Prompt 1
List every person the Ceph thread names, by full name where it gives one.
Prompt 2
Reproduce the passage of the Ceph thread between "I perf traced" and "doesn't sound right.", inclusive.

Hi Hector,
Just as a follow-up,
Here are the comments I mentioned in the ceph slack channel from the PR
where we re-enabled bluestore_buffered_io. I recorded these notes back
when aclamk and I were digging into the RocksDB code to see if there was
anything we could do to improve the situation. They may be valuable if
you want to dig into the RocksDB side of what is going on.
https://github.com/ceph/ceph/pull/38044#issuecomment-789192720
https://github.com/ceph/ceph/pull/38044#issuecomment-790157415
In the end we never solved the problem afaik. We still rely on
bluestore_buffered_io and the linux page cache to hide excessive disk
reads (especially the repeated prefetch reads mentioned in the PR!) when
the block cache misses. In your case, with very limited memory and
potentially limited page cache, we are likely hitting RocksDB
exceptionally hard for metadata lookups and there's no guarantee that
the page cache itself isn't thrashing as well when the block cache
misses. If that's the case, the bluestore_buffered_io "fix" would not
be able to mitigate the repeated prefetch reads we observed. That may
be related to what you are observing in your setup as well.
Mark
On 6/24/25 08:06, Mark Nelson wrote:
Hi Hector,
Sorry I'm a bit late to the party on this one. I wrote the OSD memory
autotuning code and am probably one of the most recent people to
really dig in and refactor bluestore's caches. I'll respond inline
below.
On 6/22/25 05:51, Hector Martin wrote:
Hi all,
I have a small 3-node cluster (4 HDD + 1 SSD OSD per node, ceph version
19.2.2) and noticed that during snaptrim ops (?), the OSDs max out CPU
usage and cluster performance plummets. Most of the CPU usage was
accounted as "system", while actual disk I/O usage was low, so that
didn't sound right.
I perf traced the system, and found that most of the usage is in
__arch_copy_to_user in the kernel, in read() syscalls. That sounds like
the OSD is thrashing buffered block device reads which the kernel
satisfies from the page cache (hence no real I/O load, most of the CPU
usage is from data copies), so it's repeatedly reading the same disk
blocks, which doesn't sound right.

Data
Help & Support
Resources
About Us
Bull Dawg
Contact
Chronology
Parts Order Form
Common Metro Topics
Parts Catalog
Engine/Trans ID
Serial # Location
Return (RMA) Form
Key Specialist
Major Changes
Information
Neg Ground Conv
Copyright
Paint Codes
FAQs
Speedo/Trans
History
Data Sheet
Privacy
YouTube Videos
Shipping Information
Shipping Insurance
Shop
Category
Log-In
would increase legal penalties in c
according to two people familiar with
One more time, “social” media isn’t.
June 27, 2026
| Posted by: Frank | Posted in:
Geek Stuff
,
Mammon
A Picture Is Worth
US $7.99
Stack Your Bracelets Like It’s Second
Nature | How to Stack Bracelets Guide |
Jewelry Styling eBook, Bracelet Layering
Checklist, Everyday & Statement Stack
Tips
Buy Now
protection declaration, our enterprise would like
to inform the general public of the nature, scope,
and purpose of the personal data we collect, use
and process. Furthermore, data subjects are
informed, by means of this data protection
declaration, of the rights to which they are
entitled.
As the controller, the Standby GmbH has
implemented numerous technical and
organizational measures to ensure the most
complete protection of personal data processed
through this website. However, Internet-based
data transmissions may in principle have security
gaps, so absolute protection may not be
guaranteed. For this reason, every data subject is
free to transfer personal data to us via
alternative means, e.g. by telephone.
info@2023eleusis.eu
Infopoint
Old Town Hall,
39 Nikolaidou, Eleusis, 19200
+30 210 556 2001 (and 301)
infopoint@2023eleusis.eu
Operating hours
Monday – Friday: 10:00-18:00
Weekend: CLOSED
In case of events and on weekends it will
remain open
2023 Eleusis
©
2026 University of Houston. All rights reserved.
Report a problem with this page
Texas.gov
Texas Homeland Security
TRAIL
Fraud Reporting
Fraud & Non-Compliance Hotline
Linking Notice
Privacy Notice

Written solution 1
- Hector Martin (also addressed as Hector)
- Mark Nelson (signs as Mark)
- aclamk

Written solution 2
I perf traced the system, and found that most of the usage is in
__arch_copy_to_user in the kernel, in read() syscalls. That sounds like
the OSD is thrashing buffered block device reads which the kernel
satisfies from the page cache (hence no real I/O load, most of the CPU
usage is from data copies), so it's repeatedly reading the same disk
blocks, which doesn't sound right.